== QUOTED PASSAGE ==

------------------------------------------------

2.3. Sampling Methodology

The study was carried out in the morning, during the lunch break or coffee break, approximately between 10:00 a.m. and 2:00 p.m., for a total time of about 45 min for each campaign. A total of four sampling campaigns were carried out, three in dry weather conditions and one in rainy conditions. The experiments were carried out over nine different days. A total of 17 static, 8 dynamic, and 9 background samplings were available for analysis.
Some students (about a dozen) collaborated on the first analysis; they presented themselves for the analysis to “smoke a cigarette” and therefore to contribute to the research. It should be noted that the students showed up non-continuously in the time necessary for the analysis, and contributed in part to the surveys (often smoking a cigarette takes less than 2 min). The data collected during the campaign in which the volunteers are present were useful for comparing the values relating to a large number of smokers with respect to conditions in which the number of smokers is variable and random.
The study was not carried out with a planned number of smokers in order to evaluate PM concentrations under real conditions. The samplings were carried out with a minimum number of smokers of 2 and a maximum of 10 at the same time. The number was calculated in terms of the presence of active smokers below the covered area without taking into account their distance from the position of the instrument. It is assumed that such variability in the number of smokers would be representative of real-world conditions during normal days at the university.

------------------------------------------------

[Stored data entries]
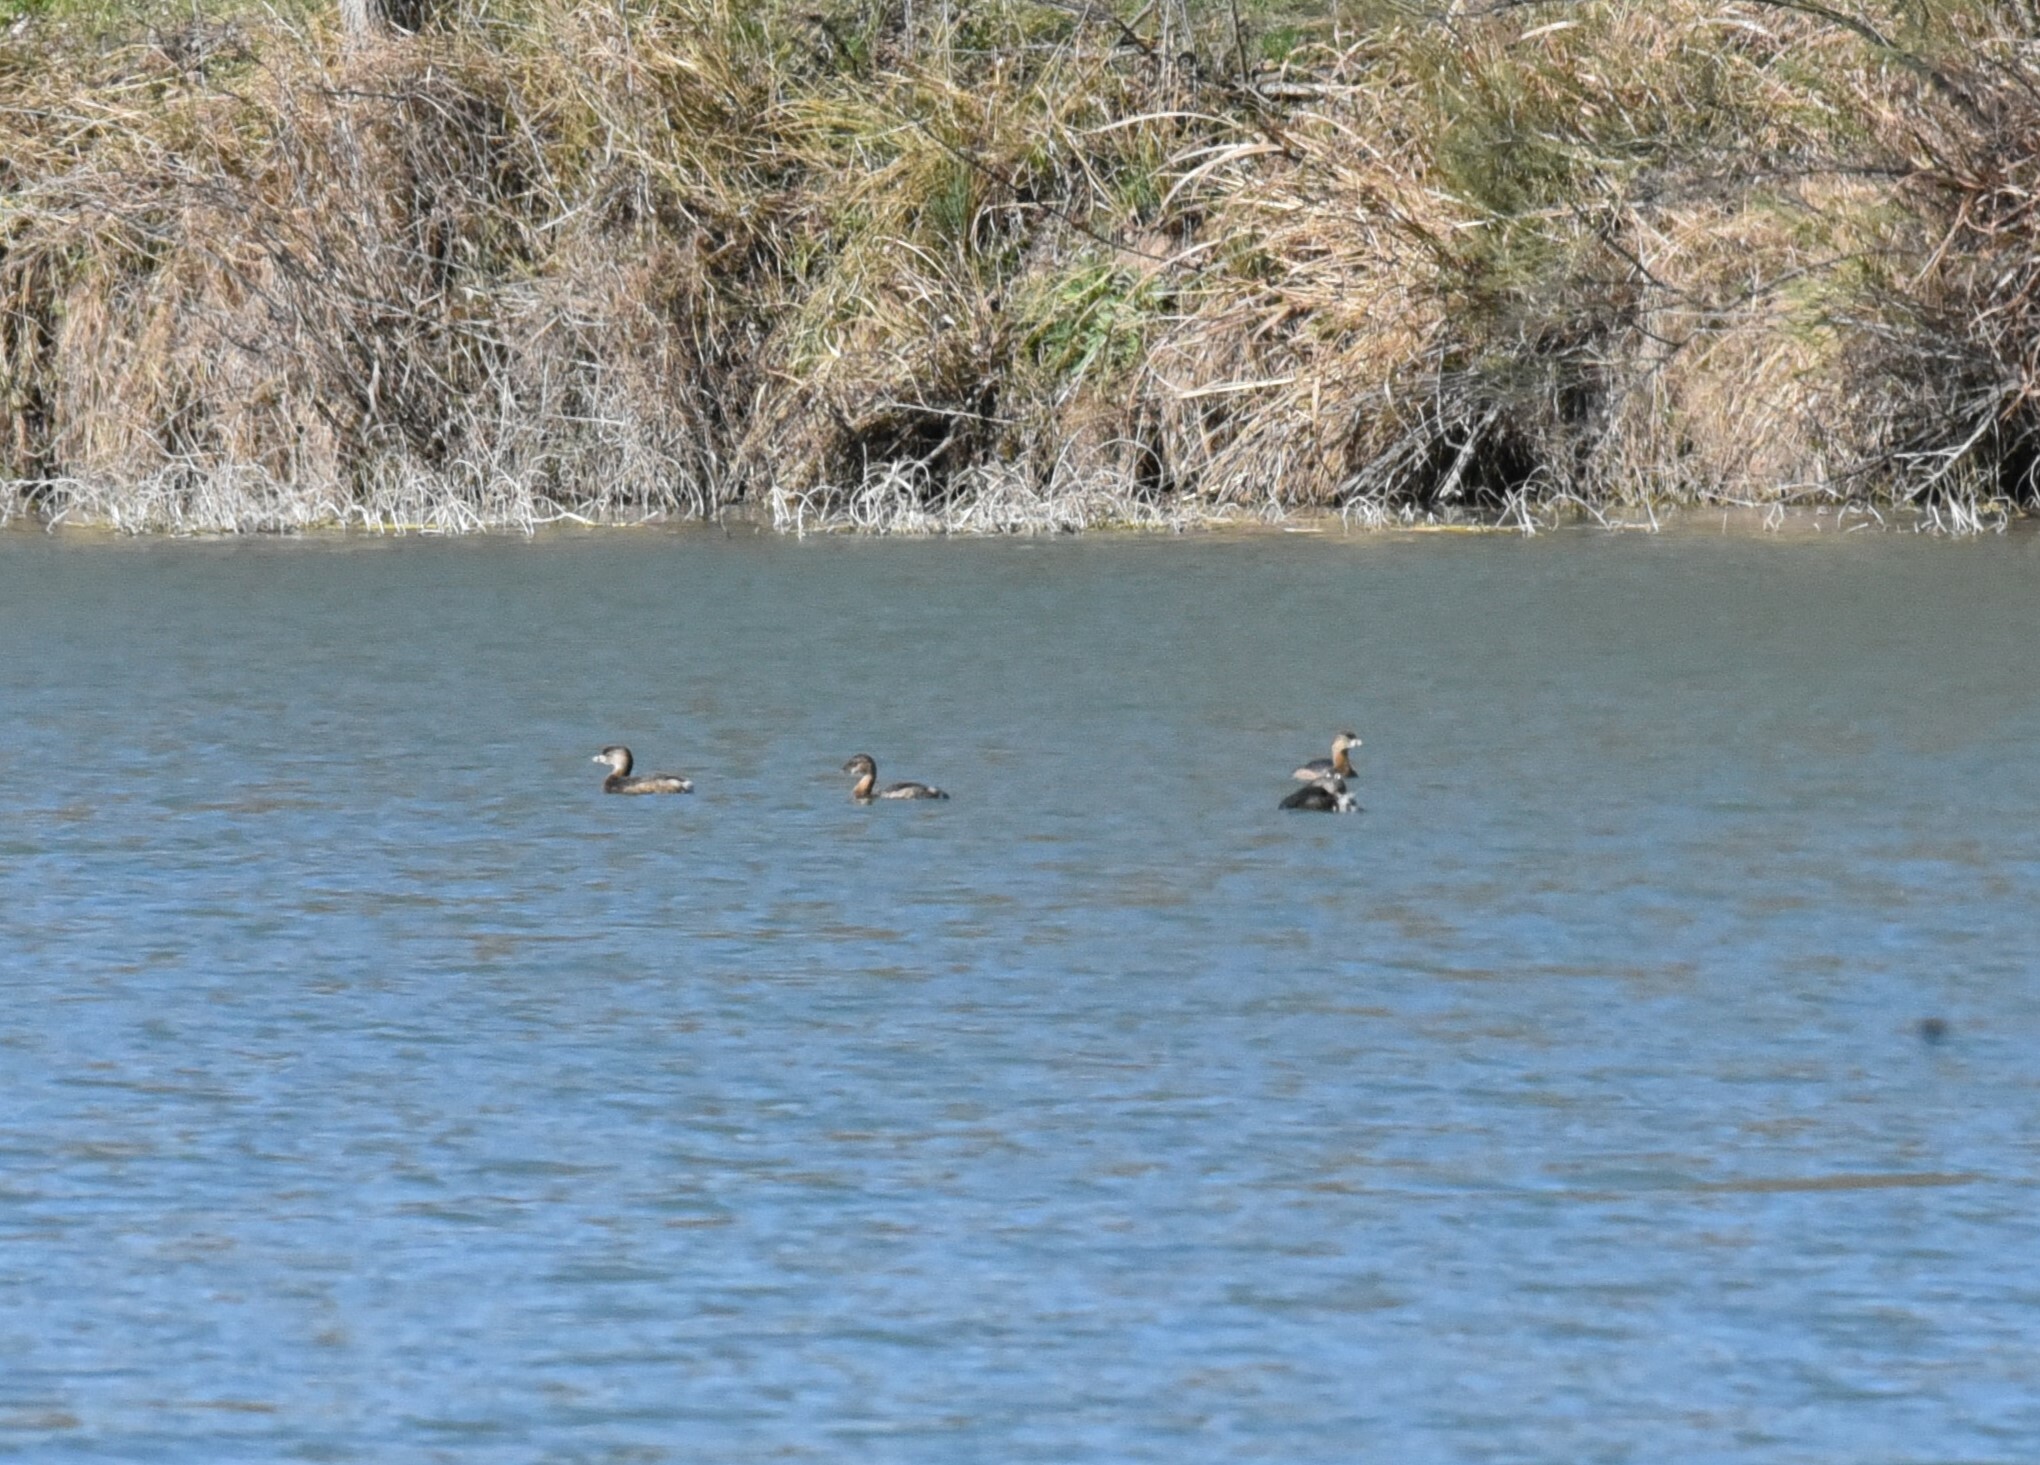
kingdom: Animalia
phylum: Chordata
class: Aves
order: Podicipediformes
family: Podicipedidae
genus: Podilymbus
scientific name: Podilymbus podiceps
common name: Pied-billed grebe
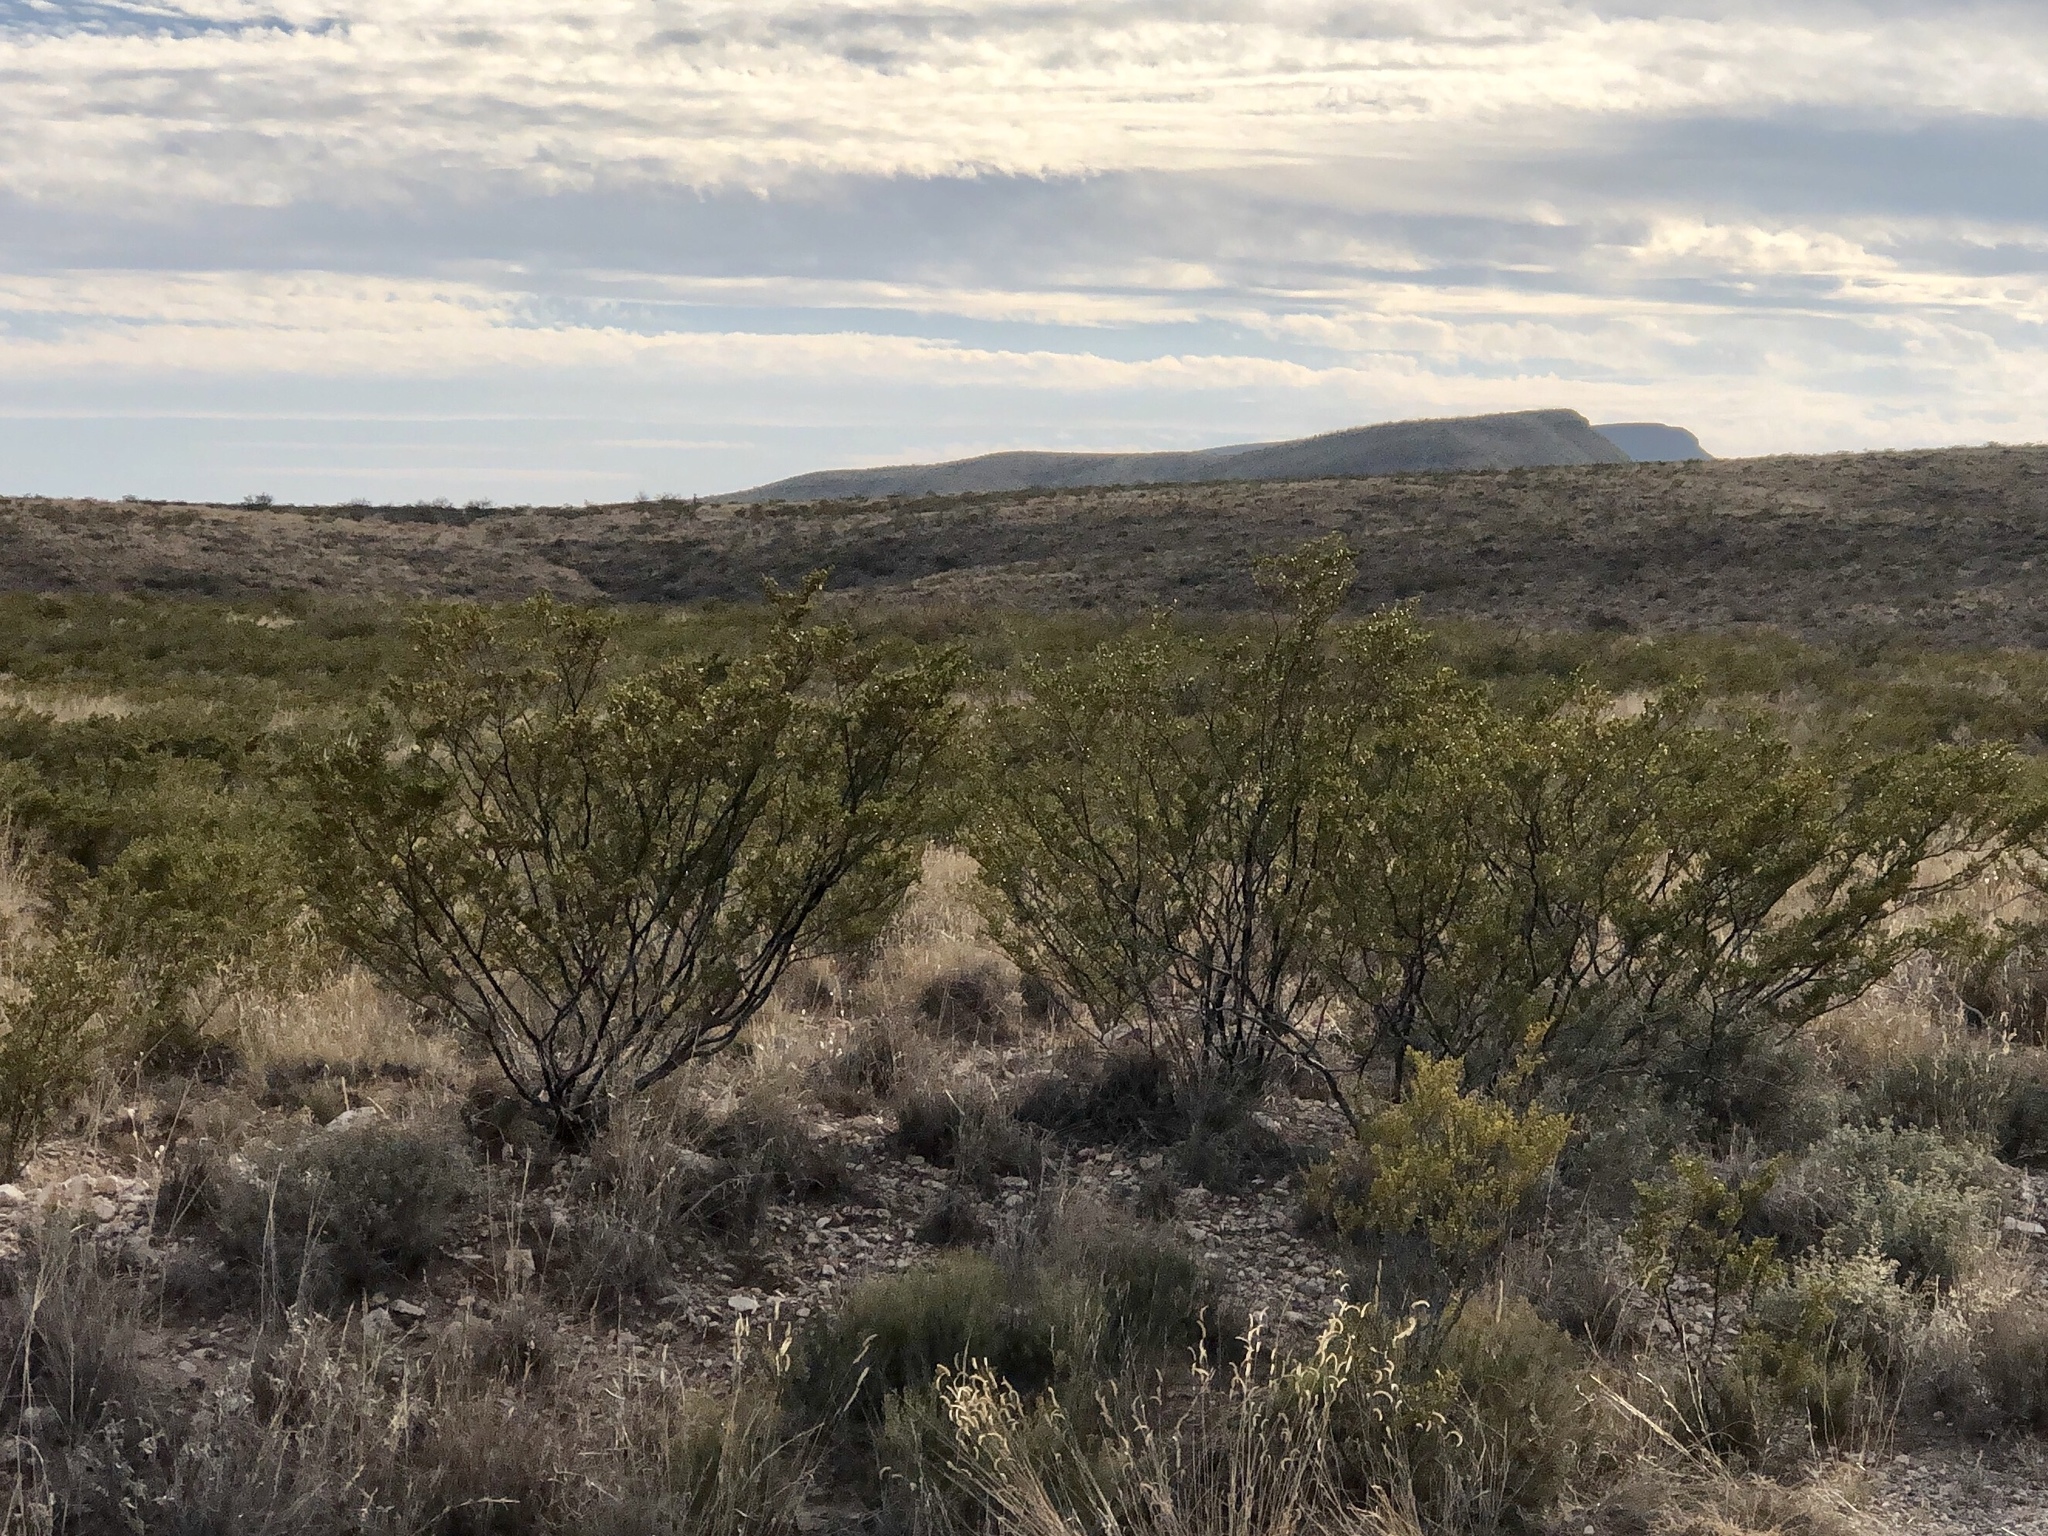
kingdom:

------------------------------------------------

== ACTIVITY ==
Translate this sentence from the sampling methodology passage into Spanish: "The experiments were carried out over nine different days."

== SOLUTION FOR THIS EXERCISE ==
Los experimentos se llevaron a cabo a lo largo de nueve días diferentes.